The Fine Line Between Assistance and Dependence: The Impact of Task Difficulty and AI Explanation on User Overreliance
master thesis (2023)
Status | in progress |
Student | Felicitas Buchner |
Advisor | Tony Zhang |
Professor | Prof. Dr. Andreas Butz |
Period | 2023/03/10 - 2023/09/09 |
Task
A popular application for AI is to support human decision-making with AI-generated suggestions, often in high-stakes applications like medical diagnoses, loan approvals, or hiring decisions. The expectation is that AI can supplement humans to make better decisions, but that humans in return also notice when AI suggestions are inappropriate and override the AI in such a case. To help humans decide when to follow and when to override the AI, such decision support systems usually not only give AI-generated suggestions, but also explain the AI output to the decision-maker. However, an increasing number of empirical studies show that in many cases, humans tend to overrely on AI, following the AI suggestions even when they are inappropriate. Explanations appear to be ineffective in solving this and often even compound the issue. Clearly, this is highly problematic for high-stakes applications.

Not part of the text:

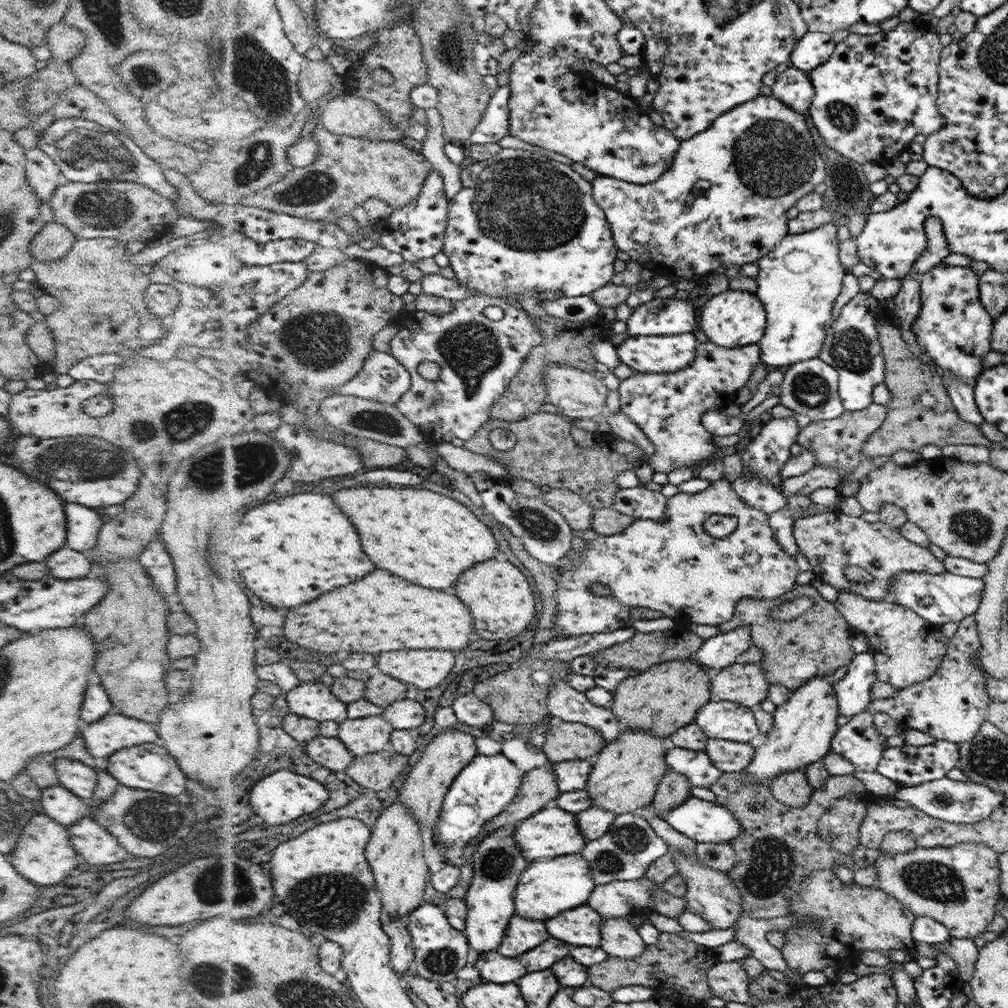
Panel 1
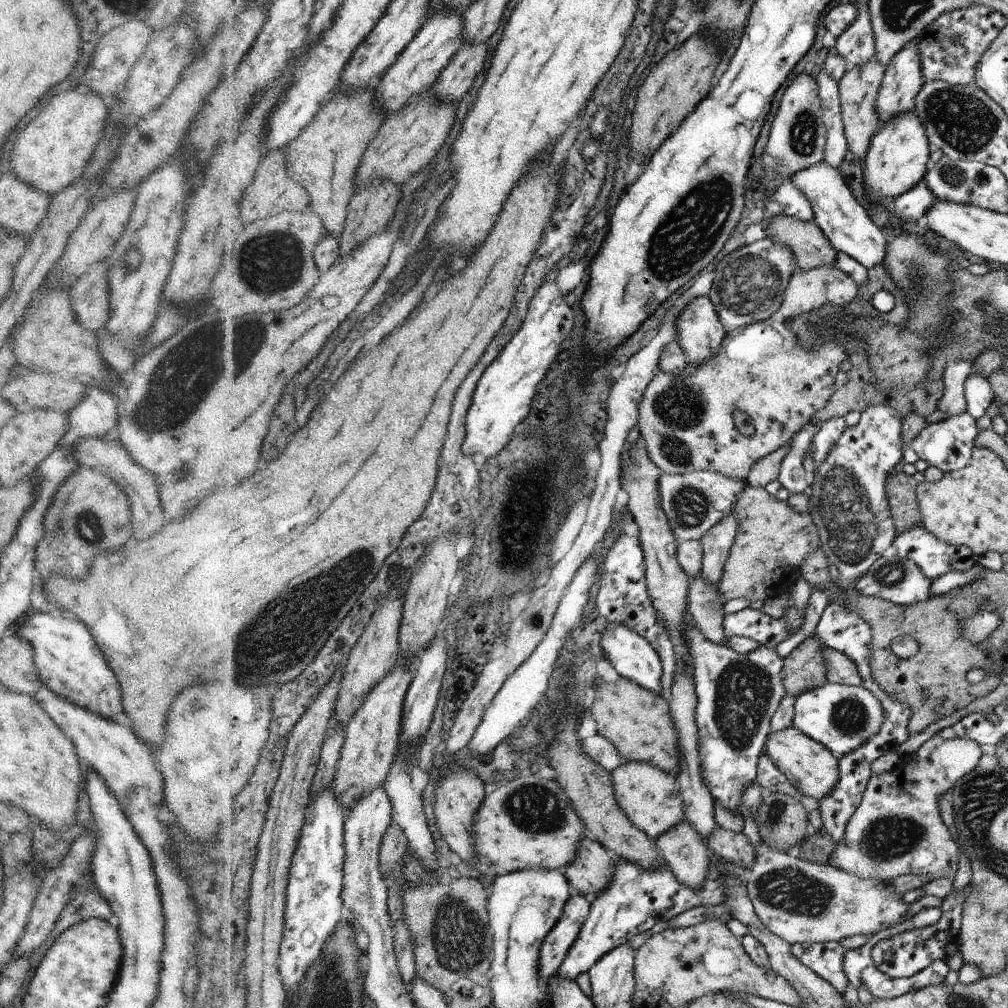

But when does the overreliance effect occur? The effectiveness of AI-based decision support depends on a wide range of factors, many related to the specifics of the decision task. In this thesis, you will study the relationship between overreliance and task difficulty: Some decisions are easy for humans, others more difficult—is there a difference between easy and difficult decisions in how prone humans are to overreliance? Does the effect of explanations differ for easy and difficult decisions? To answer these questions, you will design and conduct a controlled experiment on the research platform LabintheWild.
This thesis topic is less heavy on technical implementation, but requires rigor in designing and conducting the experiment. Nevertheless, familiarity with machine learning is still a plus.
Suggested Reading:
- G. Bansal et al., “Does the whole exceed its parts? The effect of AI explanations on complementary team performance”, in Proceedings of the 2021 CHI Conference on Human Factors in Computing Systems, Yokohama, Japan, May 2021, p. 81:1-81:16. doi: 10.1145/3411764.3445717.
- P. Schmidt and F. Biessmann, “Calibrating human-AI collaboration: impact of risk, ambiguity and transparency on algorithmic bias”, in Machine Learning and Knowledge Extraction, Dublin, Ireland, Aug. 2020, pp. 431–449. doi: 10.1007/978-3-030-57321-8_24.